Computer Science Trivia: Theory of Computation
Quick, free theory of computation quiz to test your knowledge. Instant results.
This quiz helps you check your grasp of the theory of computation, including automata, formal languages, and Turing machines. In minutes, try our discrete math quiz, explore a big o notation quiz to sharpen complexity skills, or review broad computer science practice questions for extra drills.
Study Outcomes
- Understand Core Automata Concepts -
Distinguish between deterministic and nondeterministic automata and explain how finite-state machines process input strings in computational theory.
- Classify Formal Languages -
Categorize languages within the Chomsky hierarchy and recognize the differences between regular, context-free, context-sensitive, and recursively enumerable languages.
- Analyze Decidability -
Assess decision problems for decidability and identify classic undecidable problems such as the Halting Problem and Post's Correspondence Problem.
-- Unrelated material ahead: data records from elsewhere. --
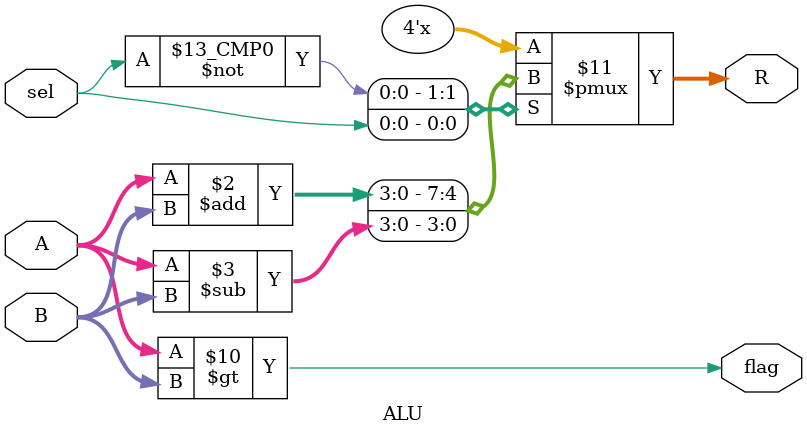
<source format=v>
module ALU (
    input  [3:0] A,     
    input  [3:0] B,     
    input  sel,   
    output reg [3:0] R, 
    output reg flag
);

always @* begin
    case (sel)
        3'b000: R = A + B;        
        3'b001: R = A - B;        
        3'b010: R = A & B;        
        3'b011: R = A | B;        
        3'b100: R = A ^ B;        
        3'b101: R = (A == B);     
        3'b110: R = A << 1;       
        3'b111: R = A >> 1;     
    endcase

    flag = (A > B);
end

endmodule

</source>
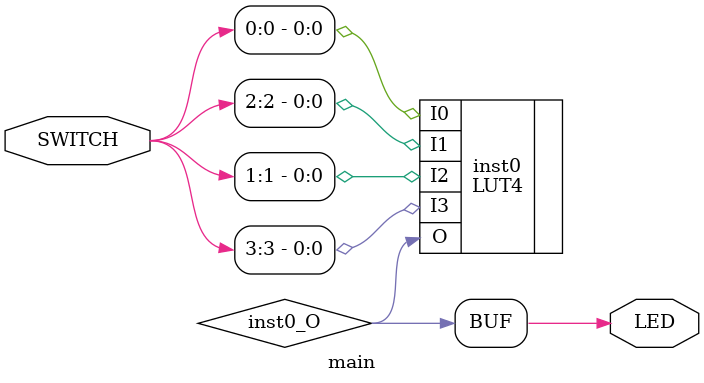
<source format=v>
module main (output [0:0] LED, input [3:0] SWITCH);
wire  inst0_O;
LUT4 #(.INIT(16'h6FF6)) inst0 (.I0(SWITCH[0]), .I1(SWITCH[2]), .I2(SWITCH[1]), .I3(SWITCH[3]), .O(inst0_O));
assign LED = {inst0_O};
endmodule


</source>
- Apply the Pumping Lemma -
Use the pumping lemma for regular and context-free languages to prove whether a language belongs to a given class.
- Evaluate Complexity Classes -
Differentiate common complexity classes like P, NP, and PSPACE and gauge the computational resources required to solve various problems.
- Identify Knowledge Gaps -
Pinpoint areas for further study by reviewing your scores on CS trivia questions and targeting challenging computational theory topics.
Cheat Sheet
- Finite Automata & Regular Languages -
Deterministic and nondeterministic finite automata (DFA/NFA) form the backbone of regular language theory by processing input symbols in 5-tuple structures (Sipser, 2006). For example, the language 0*1* - which matches any number of 0s followed by 1s - can be recognized by a two-state DFA. Remember "SALT" as a mnemonic for DFA components: States, Alphabet, δ (transition), Start, and Accept.
- Pumping Lemma for Regular Languages -
The pumping lemma provides a proof technique to show certain languages aren't regular by demonstrating that all sufficiently long strings can be "pumped" inside a decomposed segment (Hopcroft & Ullman, 1979). In practice, you assume a pumping length p, split the string xyz with |xy| ≤ p and |y| > 0, and derive a contradiction by showing xyiz ∉ L for some i. Visualize "stretching" the y segment like a rubber band to recall how the lemma works!
- Context-Free Grammars & Pushdown Automata -
Context-free grammars (CFGs) generate languages recognized by pushdown automata (PDA) via production rules like S → (S)S | ε for balanced parentheses (Sipser, 2006). PDAs use a stack to handle nested structures: push on "(" and pop on ")", accepting when the stack empties. A handy mnemonic is "PUSH then POP for proper pairing!"
- Turing Machines & Decidability -
Turing machines extend finite automata with an infinite tape and bidirectional head, formalizing what it means to compute any algorithm (Turing, 1936). The Halting Problem proves there's no general algorithm to decide whether an arbitrary TM halts on a given input, showcasing an undecidable problem (Rice's Theorem). Picture the head spinning endlessly - no stopping criterion - to remember undecidability!
- Complexity Classes P vs NP -
Class P contains problems solvable in polynomial time by a deterministic TM, while NP houses those verifiable in polynomial time by a nondeterministic TM (Cook, 1971). The P vs NP question - "Is P = NP?" - remains one of the seven Millennium Prize Problems and drives much of complexity theory. Think "verifier vs solver" to recall NP's nature of easy checking but potentially hard finding!